During her years in New York, Martin mingled with some of the top painters of her day - Ellsworth Kelly, Ad Reinhardt, Barnett Newman - and began the artistic journey that took her from traditional representational art training to the purely Minimalist approach she's continued to explore ever since. Dubbed a Minimalist by the critics, she has always called herself an Abstract Expressionist, ''because my work is about pure emotion and it's completely nonobjective.''

Critics over the years have tried to locate the influences in her work, such as fellow artists or her physical environment. But Martin herself will not lay claim to the influences of any other artists, saying, ''I don't believe in influences of any kind.'' And she actually takes offense at any attempt to see suggestions of nature in her work. ''I don't work from nature at all. I look in my mind and I see composition.''

An artist cannot live as long as Martin has without acquiring detractors, although many of her admirers profess astonishment about negative criticism in terms one usually finds in political or religious circles. Says Glimcher, ''I've only heard words of reverence about Martin. She's accepted like the Grand Canyon.'' Robert Ellis likens her to a saint.

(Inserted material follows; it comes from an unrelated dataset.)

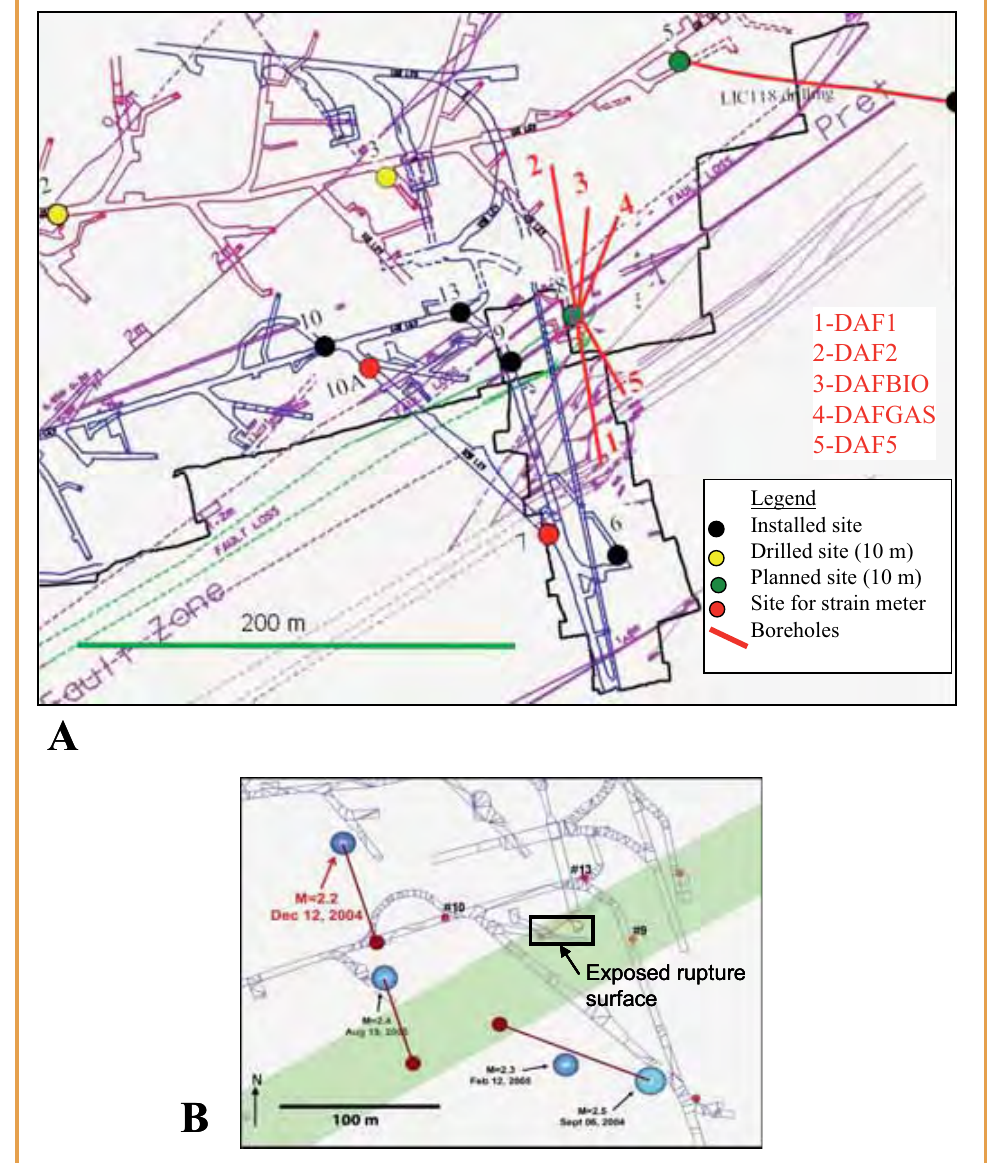
Figure 2. [A] Earthquake laboratory at levels 118–120 of TauTona mine. Tunnels at level 118 (depth = 3.54 km) are marked by red lines; tunnels at level 120 (depth = 3.6 km) are marked by blue lines; wide zone in light green is Pretorius fault zone; thick black line marks margins of mining on both sides of Pretorius fault. Note that while only a small part south of fault has been mined, this part will be mined in next decade; sites marked 2–10 indicate sites of installed or planned system of two 3-D accelerometers, EM sensors and ther- mistors; Site 8 is laboratory cubby with fi ve inclined boreholes (Fig. 3). [B] Locations of m > 2 events near the laboratory. Original locations marked in light blue circles; preliminary relocations are marked by brown solid circles connected to original location. Note that relocation moves events closer to Pretorius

But award-winning critic and painter Theodore Wolff says that although Martin's work has an obvious attractiveness about it, the painfully reductive nature of her work puts the burden on the viewer.

''She gives you very little to work with, in fact, she puts the entire creative act in your lap.''

Mr. Wolff says that Martin may be the darling of the critics, but many working painters do not feel the same way. In fact, he says, the really hard-working painters in New York today think of Martin as a dilettante.

Whatever one thinks of Martin's work, however, she has unquestionably dedicated her life to it. Never married, she has no children.

''An artist shouldn't even take the vote,'' she has been quoted as saying, maintaining that in order to preserve the necessary purity to create, an artist should stay above the social and political currents of the day.

Although she stands out as a rare female artist in a period dominated by strong male artists, feminist issues don't concern her.

''I've never felt being a woman affected my career in any way,'' she says simply.

And although the art world reverberated with the significance of her long-awaited appearance on Jan. 11, it appears that Martin has, if anything, stayed true to form in her personal actions as well.

When asked why she ventured out to the opening, she said simply, ''Arne asked me to.'' Some things really are simple. So says painter Agnes Martin.

* Agnes Martin's new works will be displayed at the PaceWildenstein gallery , L.A., through Feb. 3.